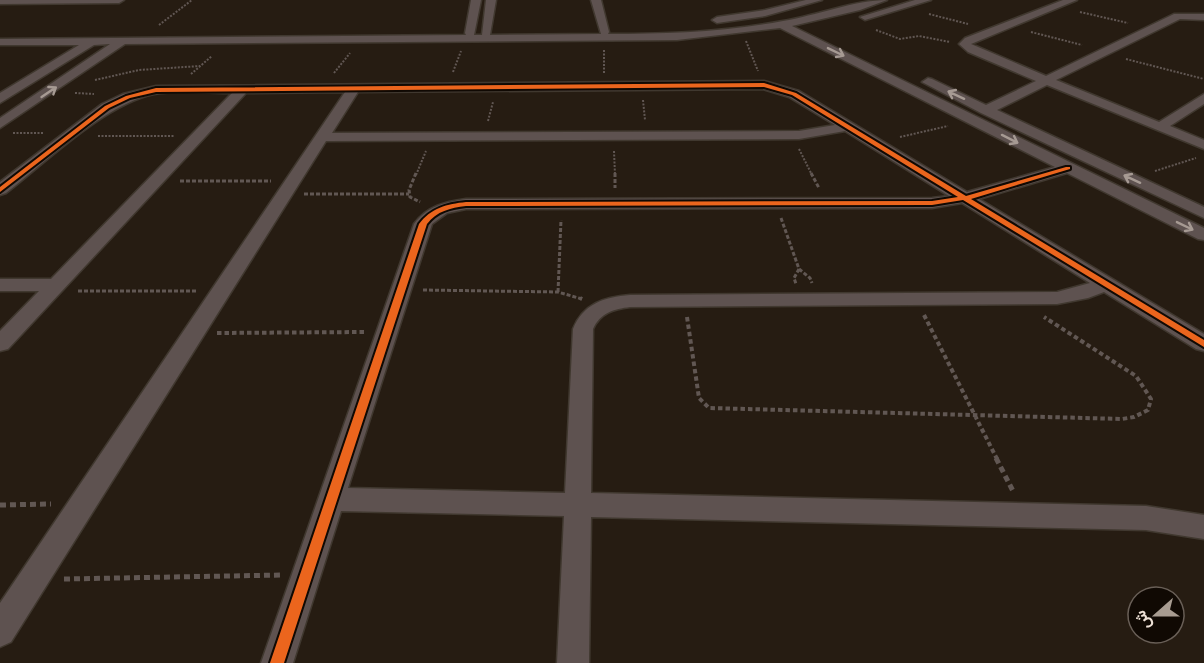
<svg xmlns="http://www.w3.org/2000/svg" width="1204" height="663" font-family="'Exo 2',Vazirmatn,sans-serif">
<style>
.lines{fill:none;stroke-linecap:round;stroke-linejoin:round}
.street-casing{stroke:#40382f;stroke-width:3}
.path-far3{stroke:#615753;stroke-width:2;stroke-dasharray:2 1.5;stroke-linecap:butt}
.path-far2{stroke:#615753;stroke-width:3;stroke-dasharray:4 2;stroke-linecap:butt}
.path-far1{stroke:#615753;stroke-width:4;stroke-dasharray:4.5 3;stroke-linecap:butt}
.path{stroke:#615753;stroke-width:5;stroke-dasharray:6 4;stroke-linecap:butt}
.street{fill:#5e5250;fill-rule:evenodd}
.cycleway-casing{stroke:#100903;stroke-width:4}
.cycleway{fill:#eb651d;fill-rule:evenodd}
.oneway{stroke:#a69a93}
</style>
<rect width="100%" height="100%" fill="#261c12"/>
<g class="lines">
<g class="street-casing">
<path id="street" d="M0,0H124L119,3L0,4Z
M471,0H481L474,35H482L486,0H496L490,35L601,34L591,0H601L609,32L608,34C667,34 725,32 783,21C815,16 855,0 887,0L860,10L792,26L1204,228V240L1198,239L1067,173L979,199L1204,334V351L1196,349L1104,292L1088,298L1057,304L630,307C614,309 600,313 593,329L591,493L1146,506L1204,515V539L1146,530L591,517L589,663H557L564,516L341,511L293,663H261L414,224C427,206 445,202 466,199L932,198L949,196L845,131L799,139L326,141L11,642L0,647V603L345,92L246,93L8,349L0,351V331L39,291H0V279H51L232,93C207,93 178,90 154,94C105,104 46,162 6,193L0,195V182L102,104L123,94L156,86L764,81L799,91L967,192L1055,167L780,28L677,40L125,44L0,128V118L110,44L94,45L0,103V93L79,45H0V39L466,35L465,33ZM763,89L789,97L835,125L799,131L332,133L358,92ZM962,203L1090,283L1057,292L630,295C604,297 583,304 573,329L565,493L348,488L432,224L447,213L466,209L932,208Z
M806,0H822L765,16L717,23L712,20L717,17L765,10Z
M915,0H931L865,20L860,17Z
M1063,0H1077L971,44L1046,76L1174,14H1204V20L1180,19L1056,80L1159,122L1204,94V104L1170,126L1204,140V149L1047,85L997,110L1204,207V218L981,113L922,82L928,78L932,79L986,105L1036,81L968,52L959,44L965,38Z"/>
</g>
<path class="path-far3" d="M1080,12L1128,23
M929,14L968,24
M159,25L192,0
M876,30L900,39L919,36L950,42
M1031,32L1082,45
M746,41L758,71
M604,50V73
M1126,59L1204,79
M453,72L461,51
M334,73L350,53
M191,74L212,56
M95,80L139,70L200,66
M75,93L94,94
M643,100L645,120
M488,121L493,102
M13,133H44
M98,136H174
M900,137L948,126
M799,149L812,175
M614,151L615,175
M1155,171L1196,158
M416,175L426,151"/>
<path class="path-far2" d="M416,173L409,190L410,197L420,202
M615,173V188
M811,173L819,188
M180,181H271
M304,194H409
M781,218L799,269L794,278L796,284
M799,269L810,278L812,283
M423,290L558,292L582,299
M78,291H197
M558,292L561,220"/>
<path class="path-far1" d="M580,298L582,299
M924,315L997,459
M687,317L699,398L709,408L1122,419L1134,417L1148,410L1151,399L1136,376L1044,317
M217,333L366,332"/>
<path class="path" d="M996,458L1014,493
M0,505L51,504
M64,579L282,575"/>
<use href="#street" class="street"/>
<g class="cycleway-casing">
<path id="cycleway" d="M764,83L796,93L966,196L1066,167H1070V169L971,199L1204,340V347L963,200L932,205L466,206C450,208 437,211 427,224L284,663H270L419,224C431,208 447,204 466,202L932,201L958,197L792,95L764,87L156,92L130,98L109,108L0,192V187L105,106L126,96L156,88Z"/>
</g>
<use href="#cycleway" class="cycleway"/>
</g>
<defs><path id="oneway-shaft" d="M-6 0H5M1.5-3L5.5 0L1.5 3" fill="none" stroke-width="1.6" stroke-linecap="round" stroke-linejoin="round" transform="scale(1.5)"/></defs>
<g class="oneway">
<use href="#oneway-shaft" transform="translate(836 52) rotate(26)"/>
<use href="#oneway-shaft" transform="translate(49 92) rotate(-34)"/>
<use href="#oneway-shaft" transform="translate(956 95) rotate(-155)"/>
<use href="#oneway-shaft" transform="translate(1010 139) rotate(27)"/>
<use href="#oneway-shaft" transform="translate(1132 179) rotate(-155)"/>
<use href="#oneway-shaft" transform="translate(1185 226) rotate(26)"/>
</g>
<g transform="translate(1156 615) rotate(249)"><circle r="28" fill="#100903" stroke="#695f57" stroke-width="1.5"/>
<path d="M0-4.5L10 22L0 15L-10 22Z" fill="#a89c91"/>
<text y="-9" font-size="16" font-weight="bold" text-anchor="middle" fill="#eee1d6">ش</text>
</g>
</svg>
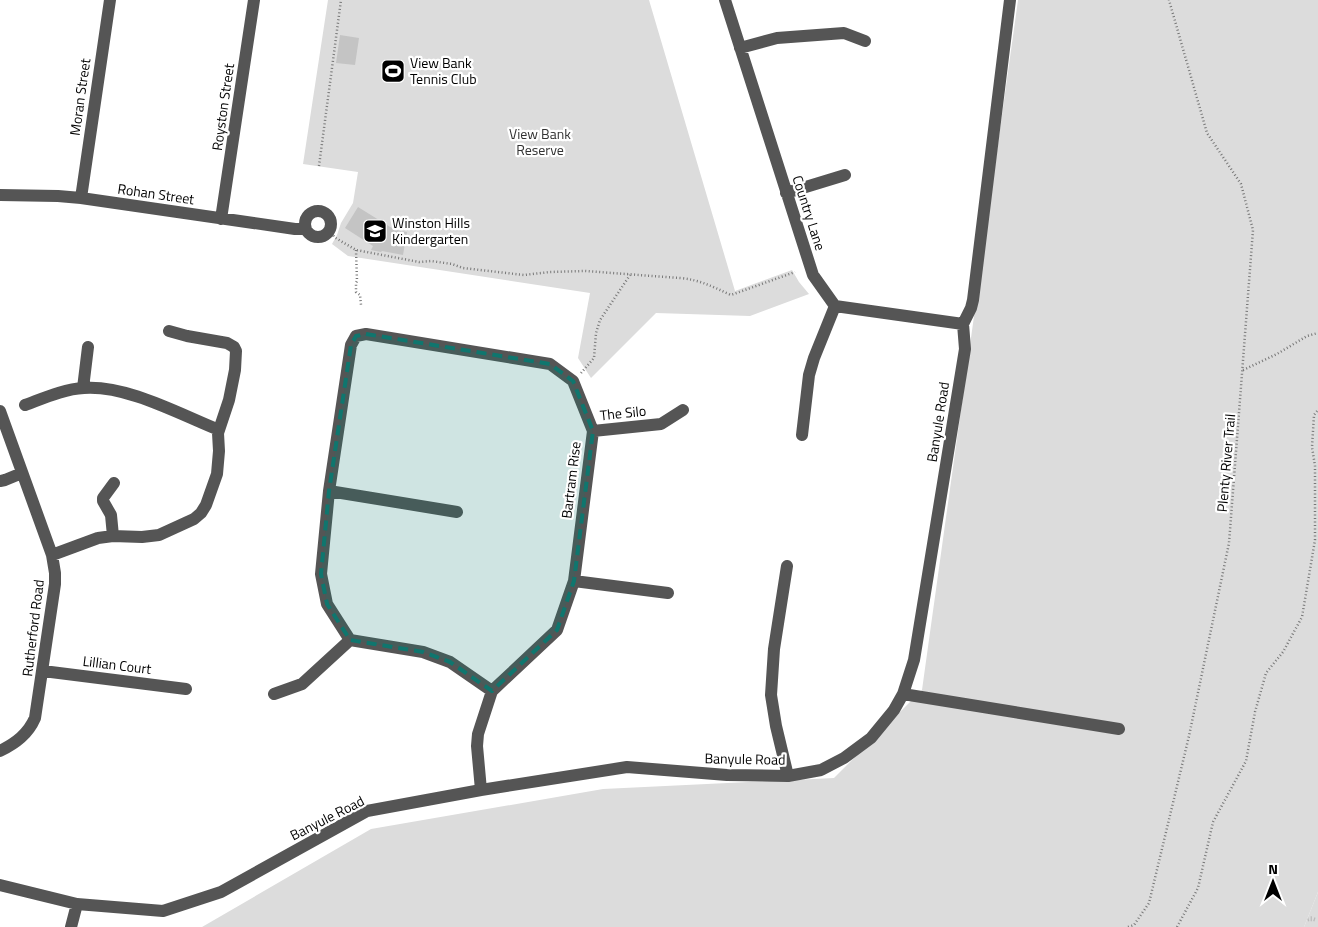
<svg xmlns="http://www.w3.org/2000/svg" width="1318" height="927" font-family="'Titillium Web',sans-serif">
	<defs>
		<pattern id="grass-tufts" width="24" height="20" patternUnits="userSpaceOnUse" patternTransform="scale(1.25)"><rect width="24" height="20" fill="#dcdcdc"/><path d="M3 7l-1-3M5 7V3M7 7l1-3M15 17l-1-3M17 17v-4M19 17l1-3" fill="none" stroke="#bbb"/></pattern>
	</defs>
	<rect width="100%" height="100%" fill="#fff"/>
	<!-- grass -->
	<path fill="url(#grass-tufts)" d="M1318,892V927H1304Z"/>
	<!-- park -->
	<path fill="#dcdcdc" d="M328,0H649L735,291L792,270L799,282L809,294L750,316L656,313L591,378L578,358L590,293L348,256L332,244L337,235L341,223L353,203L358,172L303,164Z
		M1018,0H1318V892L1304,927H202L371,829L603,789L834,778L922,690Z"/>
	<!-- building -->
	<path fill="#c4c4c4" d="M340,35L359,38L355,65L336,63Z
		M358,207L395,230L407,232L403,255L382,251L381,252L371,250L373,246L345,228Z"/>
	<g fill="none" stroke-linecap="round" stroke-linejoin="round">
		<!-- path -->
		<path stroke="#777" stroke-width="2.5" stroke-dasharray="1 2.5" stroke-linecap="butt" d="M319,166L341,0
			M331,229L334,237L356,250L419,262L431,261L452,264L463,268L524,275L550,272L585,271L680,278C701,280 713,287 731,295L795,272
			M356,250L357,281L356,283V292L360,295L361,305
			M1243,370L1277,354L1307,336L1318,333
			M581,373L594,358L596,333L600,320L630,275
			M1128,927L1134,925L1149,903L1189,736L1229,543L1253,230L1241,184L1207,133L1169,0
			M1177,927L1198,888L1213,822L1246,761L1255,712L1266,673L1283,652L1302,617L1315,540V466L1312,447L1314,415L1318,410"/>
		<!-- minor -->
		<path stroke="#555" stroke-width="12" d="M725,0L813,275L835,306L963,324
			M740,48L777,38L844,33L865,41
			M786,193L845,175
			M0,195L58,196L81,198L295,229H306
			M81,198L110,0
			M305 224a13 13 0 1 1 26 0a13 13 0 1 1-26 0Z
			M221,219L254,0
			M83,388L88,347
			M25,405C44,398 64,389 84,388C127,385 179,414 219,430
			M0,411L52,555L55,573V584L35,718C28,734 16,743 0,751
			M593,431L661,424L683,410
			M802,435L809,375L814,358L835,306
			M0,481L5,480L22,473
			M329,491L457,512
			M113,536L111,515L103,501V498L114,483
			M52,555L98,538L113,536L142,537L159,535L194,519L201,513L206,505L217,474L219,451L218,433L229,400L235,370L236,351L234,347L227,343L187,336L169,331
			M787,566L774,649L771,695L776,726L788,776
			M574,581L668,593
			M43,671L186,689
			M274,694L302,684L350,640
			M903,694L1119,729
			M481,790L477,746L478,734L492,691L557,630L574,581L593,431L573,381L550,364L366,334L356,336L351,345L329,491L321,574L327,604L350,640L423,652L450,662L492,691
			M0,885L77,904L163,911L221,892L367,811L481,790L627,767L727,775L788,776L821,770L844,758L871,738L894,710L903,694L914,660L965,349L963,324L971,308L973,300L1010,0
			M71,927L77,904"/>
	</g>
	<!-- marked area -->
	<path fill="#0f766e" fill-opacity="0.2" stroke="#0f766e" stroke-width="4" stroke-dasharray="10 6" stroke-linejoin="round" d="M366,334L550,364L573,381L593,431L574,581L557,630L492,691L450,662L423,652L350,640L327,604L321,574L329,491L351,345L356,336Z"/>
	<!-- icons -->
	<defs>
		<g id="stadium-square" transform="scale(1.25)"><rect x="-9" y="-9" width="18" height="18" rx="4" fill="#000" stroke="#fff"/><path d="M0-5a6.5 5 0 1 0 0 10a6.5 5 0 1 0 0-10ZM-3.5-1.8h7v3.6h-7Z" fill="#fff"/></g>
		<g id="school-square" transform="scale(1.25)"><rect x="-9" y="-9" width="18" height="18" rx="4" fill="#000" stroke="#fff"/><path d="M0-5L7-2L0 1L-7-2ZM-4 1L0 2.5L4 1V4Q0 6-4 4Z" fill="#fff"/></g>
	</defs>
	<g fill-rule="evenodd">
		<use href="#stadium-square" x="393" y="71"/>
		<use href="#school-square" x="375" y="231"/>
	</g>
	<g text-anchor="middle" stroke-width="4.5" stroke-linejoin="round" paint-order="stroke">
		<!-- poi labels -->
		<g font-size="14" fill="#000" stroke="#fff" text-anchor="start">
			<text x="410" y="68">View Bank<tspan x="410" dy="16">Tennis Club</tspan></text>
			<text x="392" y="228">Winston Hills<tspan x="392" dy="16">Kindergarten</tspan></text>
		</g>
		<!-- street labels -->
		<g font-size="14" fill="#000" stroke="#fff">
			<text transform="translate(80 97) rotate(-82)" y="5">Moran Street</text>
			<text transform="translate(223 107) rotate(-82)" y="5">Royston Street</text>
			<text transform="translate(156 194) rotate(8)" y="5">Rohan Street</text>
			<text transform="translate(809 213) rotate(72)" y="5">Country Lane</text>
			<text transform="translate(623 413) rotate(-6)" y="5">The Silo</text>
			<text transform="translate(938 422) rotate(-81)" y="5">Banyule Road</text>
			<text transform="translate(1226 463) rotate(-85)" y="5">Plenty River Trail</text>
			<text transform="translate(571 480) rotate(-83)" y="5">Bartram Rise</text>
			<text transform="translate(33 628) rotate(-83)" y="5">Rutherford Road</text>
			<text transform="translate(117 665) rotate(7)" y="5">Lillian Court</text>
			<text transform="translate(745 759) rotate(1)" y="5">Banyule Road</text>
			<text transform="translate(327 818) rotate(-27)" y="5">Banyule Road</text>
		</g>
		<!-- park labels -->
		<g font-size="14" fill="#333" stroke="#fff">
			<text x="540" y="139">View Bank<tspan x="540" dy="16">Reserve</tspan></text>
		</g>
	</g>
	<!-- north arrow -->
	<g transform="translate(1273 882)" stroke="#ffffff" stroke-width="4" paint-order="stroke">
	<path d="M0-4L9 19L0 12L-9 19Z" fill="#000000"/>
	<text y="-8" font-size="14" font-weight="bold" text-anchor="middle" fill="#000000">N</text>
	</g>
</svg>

• How to complete this task: Whenever the word "weight" appears in a line of the listing, report that line.

• Result:
<text y="-9" font-size="16" font-weight="bold" text-anchor="middle" fill="#eee1d6">ش</text>
	<text y="-8" font-size="14" font-weight="bold" text-anchor="middle" fill="#000000">N</text>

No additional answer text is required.